I want to make a network using connectedComponents.
My vertex and edge dataframes look like below:
vertex = spark.createDataFrame(
[
('a', 1),
('a', 2),
('a', 3),
('b', 1),
('b', 5),
('b', 6),
('b', 7),
('b', 8),
('b', 3),
('c', 2),
('c', 3)
],['property', 'id'])
edge = spark.createDataFrame(
[
(1,2),
(2,3),
(1,5),
(5,6),
(6,7),
(7,8),
(5,6)
],['src', 'dst'])
I create GraphFrame with vertex and edge, and run connectedComponents but all ids have same component.
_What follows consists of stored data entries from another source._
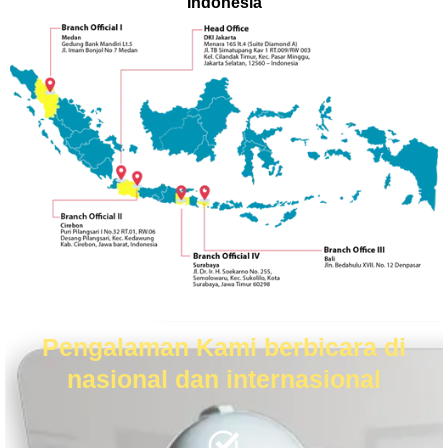
Indonesia
Pengalaman Kami berbicara di
nasional dan internasional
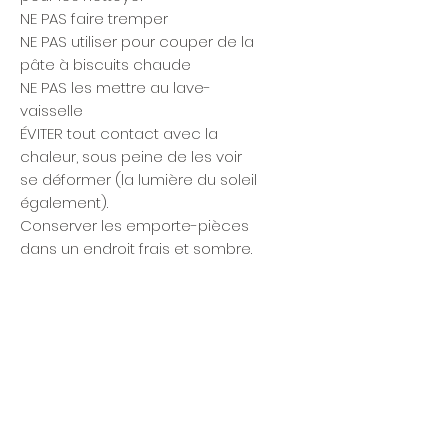
NE PAS faire tremper
NE PAS utiliser pour couper de la
pâte à biscuits chaude
NE PAS les mettre au lave-
vaisselle
ÉVITER tout contact avec la
chaleur, sous peine de les voir
se déformer (la lumière du soleil
également).
Conserver les emporte-pièces
dans un endroit frais et sombre.
Articles similaires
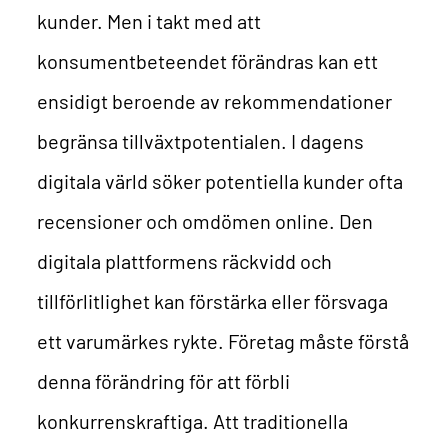
kunder. Men i takt med att
konsumentbeteendet förändras kan ett
ensidigt beroende av rekommendationer
begränsa tillväxtpotentialen.
I dagens
digitala värld söker potentiella kunder ofta
recensioner och omdömen online. Den
digitala plattformens räckvidd och
tillförlitlighet kan förstärka eller försvaga
ett varumärkes rykte. Företag måste förstå
denna förändring för att förbli
konkurrenskraftiga.
Att traditionella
What I need is separate component value for each "property" value:
result.show()
+---------+---+---------+
|property | id|component|
+---------+---+---------+
| a| 1| 1|
| a| 2| 1|
| a| 3| 1|
| b| 1| 2|
| b| 5| 2|
| b| 6| 2|
| b| 7| 2|
| b| 8| 2|
| b| 3| 3|
| c| 2| 4|
| c| 3| 4|
+---------+---+---------+
I have some silly idea that I can make the result by executing connectedComponents for each property using for loop. But real vertex data is very large size(countDistinct('property') shows over 30M. ), and using for loop seems very inefficient.
Is there any other way to do this?